◆ Your task
Copy every line of the material precisely.

◆ Material to process
***

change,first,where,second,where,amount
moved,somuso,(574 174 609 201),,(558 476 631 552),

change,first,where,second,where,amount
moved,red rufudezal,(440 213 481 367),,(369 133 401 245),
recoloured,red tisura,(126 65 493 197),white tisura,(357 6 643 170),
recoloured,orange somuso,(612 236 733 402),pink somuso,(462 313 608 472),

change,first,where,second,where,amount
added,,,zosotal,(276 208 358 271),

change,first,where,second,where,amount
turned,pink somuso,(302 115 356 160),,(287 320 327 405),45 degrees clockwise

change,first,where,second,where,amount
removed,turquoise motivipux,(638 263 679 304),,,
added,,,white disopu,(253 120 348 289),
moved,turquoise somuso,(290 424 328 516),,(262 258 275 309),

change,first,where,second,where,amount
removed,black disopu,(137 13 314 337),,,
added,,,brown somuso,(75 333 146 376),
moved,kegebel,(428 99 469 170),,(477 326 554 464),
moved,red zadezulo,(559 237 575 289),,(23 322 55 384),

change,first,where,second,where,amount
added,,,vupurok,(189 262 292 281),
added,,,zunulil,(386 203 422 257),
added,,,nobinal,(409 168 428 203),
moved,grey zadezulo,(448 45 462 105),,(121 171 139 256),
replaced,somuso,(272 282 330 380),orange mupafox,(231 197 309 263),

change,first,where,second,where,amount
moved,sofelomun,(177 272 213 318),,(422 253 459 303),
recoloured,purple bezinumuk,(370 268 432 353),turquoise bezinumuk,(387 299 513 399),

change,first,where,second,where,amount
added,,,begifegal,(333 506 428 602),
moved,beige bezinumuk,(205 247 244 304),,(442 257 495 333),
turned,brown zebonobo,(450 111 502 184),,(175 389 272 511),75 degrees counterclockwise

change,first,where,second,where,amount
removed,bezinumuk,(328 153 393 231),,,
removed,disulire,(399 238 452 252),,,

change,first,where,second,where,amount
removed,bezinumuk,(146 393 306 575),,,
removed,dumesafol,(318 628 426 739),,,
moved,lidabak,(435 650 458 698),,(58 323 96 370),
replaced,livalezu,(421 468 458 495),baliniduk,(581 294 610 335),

***

◆ Response to this task
change,first,where,second,where,amount
moved,somuso,(574 174 609 201),,(558 476 631 552),

change,first,where,second,where,amount
moved,red rufudezal,(440 213 481 367),,(369 133 401 245),
recoloured,red tisura,(126 65 493 197),white tisura,(357 6 643 170),
recoloured,orange somuso,(612 236 733 402),pink somuso,(462 313 608 472),

change,first,where,second,where,amount
added,,,zosotal,(276 208 358 271),

change,first,where,second,where,amount
turned,pink somuso,(302 115 356 160),,(287 320 327 405),45 degrees clockwise

change,first,where,second,where,amount
removed,turquoise motivipux,(638 263 679 304),,,
added,,,white disopu,(253 120 348 289),
moved,turquoise somuso,(290 424 328 516),,(262 258 275 309),

change,first,where,second,where,amount
removed,black disopu,(137 13 314 337),,,
added,,,brown somuso,(75 333 146 376),
moved,kegebel,(428 99 469 170),,(477 326 554 464),
moved,red zadezulo,(559 237 575 289),,(23 322 55 384),

change,first,where,second,where,amount
added,,,vupurok,(189 262 292 281),
added,,,zunulil,(386 203 422 257),
added,,,nobinal,(409 168 428 203),
moved,grey zadezulo,(448 45 462 105),,(121 171 139 256),
replaced,somuso,(272 282 330 380),orange mupafox,(231 197 309 263),

change,first,where,second,where,amount
moved,sofelomun,(177 272 213 318),,(422 253 459 303),
recoloured,purple bezinumuk,(370 268 432 353),turquoise bezinumuk,(387 299 513 399),

change,first,where,second,where,amount
added,,,begifegal,(333 506 428 602),
moved,beige bezinumuk,(205 247 244 304),,(442 257 495 333),
turned,brown zebonobo,(450 111 502 184),,(175 389 272 511),75 degrees counterclockwise

change,first,where,second,where,amount
removed,bezinumuk,(328 153 393 231),,,
removed,disulire,(399 238 452 252),,,

change,first,where,second,where,amount
removed,bezinumuk,(146 393 306 575),,,
removed,dumesafol,(318 628 426 739),,,
moved,lidabak,(435 650 458 698),,(58 323 96 370),
replaced,livalezu,(421 468 458 495),baliniduk,(581 294 610 335),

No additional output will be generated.